■ Task item: Gather every line in the items below that contains the string "What". Case counts, so a line matches only when the capitalization is the same.

Recorded data:
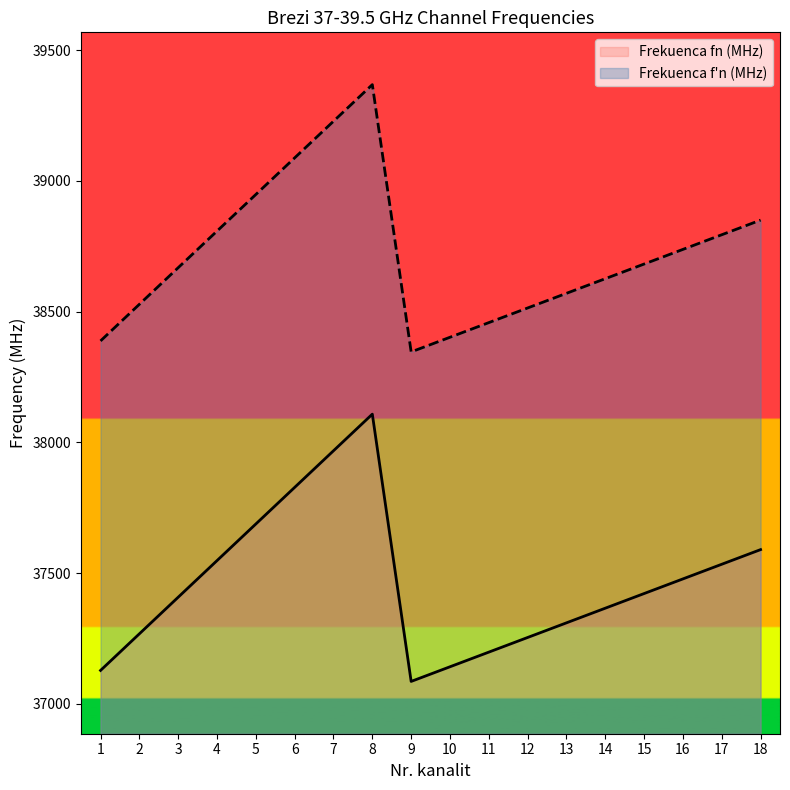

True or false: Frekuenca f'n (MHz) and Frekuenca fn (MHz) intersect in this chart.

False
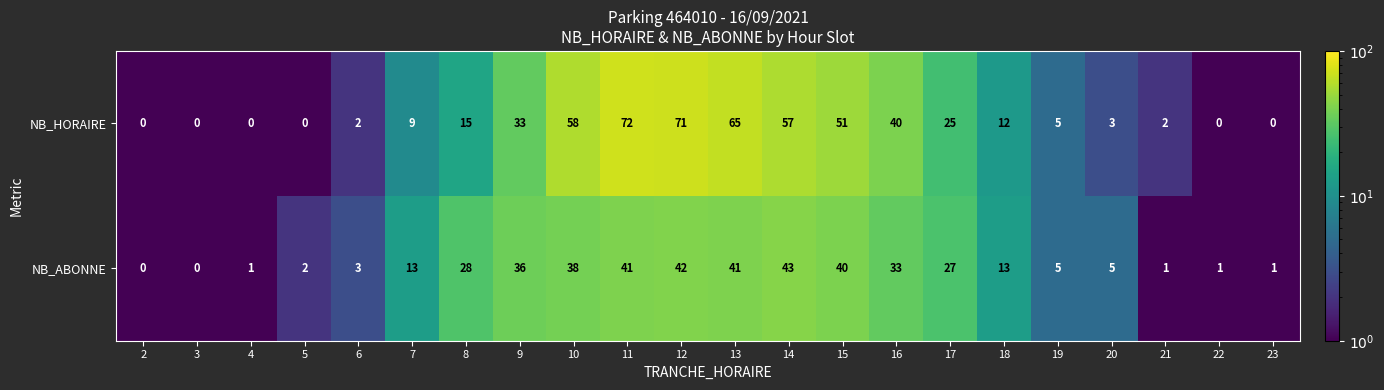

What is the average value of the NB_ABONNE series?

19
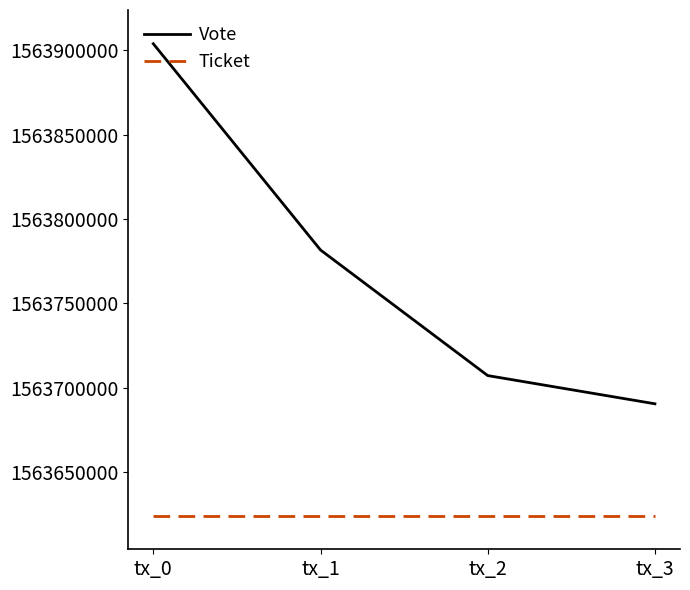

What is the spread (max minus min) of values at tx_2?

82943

■ Answer box:
What is the average value of the NB_ABONNE series?
What is the spread (max minus min) of values at tx_2?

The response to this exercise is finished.